Test category	What to verify	Failure means
Schema compliance	All golden files pass Level 1 (structural)	Producer emits malformed OSIRIS
Semantic integrity	All golden files pass Level 2 (referential integrity, uniqueness)	Broken references, duplicate IDs
Domain best practices	Golden files pass Level 3 with no errors under `strict`	Non-standard types, missing recommended fields
Determinism	Running the producer twice with the same input produces identical output (byte-for-byte after normalization)	Non-deterministic ID generation, unstable ordering
Redaction	Golden files contain no credential patterns (run secret scanner on output)	Secret leakage in test fixtures
Snapshot stability	Golden file diffs are empty when input has not changed	Unintended mapping drift

4.2.3 Version alignment

Producer CI SHOULD pin the @osirisjson/cli version and update deliberately.
When @osirisjson/core introduces new validation rules (e.g. in a MINOR release), producers SHOULD update their golden files to address any new warnings before tagging a release.
Producers SHOULD declare which OSIRIS specification MAJOR version they target in their documentation and package metadata.

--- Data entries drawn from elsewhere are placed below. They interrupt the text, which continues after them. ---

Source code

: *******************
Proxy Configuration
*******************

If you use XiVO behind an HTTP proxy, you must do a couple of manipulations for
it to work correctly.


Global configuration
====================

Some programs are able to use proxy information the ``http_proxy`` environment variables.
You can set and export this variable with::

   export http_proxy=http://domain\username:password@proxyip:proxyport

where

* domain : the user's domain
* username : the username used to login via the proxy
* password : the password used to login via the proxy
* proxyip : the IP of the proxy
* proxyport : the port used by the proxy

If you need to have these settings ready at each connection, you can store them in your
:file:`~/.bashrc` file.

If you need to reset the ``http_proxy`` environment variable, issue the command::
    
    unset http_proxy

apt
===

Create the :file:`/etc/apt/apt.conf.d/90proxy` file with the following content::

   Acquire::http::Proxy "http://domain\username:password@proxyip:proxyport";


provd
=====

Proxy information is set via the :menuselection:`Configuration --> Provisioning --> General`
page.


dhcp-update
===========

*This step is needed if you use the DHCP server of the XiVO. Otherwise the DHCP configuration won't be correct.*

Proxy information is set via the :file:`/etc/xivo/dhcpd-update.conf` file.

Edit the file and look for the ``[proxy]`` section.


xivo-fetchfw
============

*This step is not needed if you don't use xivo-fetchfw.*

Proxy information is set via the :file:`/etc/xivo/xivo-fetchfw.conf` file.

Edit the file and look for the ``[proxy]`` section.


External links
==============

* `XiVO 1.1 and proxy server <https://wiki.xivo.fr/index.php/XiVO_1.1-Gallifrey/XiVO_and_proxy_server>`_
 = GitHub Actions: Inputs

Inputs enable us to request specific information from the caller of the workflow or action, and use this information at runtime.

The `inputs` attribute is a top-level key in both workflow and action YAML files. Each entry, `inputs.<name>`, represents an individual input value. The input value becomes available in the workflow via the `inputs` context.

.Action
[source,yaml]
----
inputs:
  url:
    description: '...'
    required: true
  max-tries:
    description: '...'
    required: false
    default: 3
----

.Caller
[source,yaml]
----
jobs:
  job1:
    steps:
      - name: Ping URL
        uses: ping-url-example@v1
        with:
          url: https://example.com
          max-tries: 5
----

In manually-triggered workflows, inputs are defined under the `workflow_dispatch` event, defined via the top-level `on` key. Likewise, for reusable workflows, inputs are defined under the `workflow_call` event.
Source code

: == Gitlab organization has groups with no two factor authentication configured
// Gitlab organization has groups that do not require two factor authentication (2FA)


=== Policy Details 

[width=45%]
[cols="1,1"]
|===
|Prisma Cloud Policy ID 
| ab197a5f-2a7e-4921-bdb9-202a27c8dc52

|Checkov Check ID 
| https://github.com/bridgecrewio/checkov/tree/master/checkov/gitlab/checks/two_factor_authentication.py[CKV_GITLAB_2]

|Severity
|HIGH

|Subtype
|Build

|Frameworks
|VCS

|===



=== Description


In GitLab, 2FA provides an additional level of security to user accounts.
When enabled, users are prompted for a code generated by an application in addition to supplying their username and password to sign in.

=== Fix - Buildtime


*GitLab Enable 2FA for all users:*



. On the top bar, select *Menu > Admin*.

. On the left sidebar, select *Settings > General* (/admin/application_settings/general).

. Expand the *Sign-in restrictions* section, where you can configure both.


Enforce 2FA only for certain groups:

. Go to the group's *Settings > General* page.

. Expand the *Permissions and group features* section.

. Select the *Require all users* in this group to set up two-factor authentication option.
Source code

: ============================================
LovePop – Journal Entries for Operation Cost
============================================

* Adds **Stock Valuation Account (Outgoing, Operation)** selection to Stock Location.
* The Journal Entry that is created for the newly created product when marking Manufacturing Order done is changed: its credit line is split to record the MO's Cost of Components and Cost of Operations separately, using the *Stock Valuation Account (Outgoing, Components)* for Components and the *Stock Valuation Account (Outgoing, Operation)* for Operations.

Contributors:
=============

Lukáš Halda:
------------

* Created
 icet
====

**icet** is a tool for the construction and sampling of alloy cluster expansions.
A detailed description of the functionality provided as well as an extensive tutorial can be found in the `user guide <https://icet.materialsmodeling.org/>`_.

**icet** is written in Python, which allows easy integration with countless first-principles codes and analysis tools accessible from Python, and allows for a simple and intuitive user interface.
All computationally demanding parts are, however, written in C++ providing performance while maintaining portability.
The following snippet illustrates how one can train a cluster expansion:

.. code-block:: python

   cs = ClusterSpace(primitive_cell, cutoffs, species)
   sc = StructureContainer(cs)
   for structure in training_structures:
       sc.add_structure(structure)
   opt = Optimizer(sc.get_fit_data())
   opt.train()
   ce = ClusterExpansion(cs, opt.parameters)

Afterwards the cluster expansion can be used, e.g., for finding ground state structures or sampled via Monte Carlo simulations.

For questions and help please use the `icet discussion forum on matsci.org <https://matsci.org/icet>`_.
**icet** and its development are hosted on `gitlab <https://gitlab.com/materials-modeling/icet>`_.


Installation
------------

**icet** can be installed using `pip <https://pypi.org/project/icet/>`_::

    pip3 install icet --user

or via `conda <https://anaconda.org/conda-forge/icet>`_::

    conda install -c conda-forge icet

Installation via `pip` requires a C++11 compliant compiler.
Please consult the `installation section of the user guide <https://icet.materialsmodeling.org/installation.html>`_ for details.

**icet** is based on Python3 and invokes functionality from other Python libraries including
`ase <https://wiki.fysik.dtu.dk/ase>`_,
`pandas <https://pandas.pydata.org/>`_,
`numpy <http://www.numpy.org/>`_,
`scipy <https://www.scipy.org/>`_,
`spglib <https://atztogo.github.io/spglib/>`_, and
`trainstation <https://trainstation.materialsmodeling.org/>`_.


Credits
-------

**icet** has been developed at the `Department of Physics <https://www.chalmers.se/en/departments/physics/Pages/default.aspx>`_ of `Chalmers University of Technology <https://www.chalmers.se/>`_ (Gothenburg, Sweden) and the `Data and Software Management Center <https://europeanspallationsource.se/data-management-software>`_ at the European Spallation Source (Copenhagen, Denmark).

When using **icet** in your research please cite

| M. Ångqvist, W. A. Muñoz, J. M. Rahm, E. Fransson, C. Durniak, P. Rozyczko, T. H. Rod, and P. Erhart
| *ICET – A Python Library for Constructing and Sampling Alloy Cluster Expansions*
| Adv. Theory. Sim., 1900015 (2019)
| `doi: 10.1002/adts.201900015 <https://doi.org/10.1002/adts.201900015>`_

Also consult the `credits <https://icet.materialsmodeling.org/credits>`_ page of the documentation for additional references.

4.2.4 Snapshot comparison strategy

Producers SHOULD normalize JSON output before comparison to avoid false-positive diffs from insignificant formatting changes:

Sort top-level arrays (resources, connections, groups) by id.
Use consistent 2-space indentation.
Emit a trailing newline.

This produces clean, reviewable diffs when golden files change intentionally.

Go implementation note:

Do not build output arrays by iterating over maps. Collect into slices and sort explicitly (e.g. by id) before emission.
Always sort resources, connections, and groups deterministically (and any nested arrays with semantic meaning).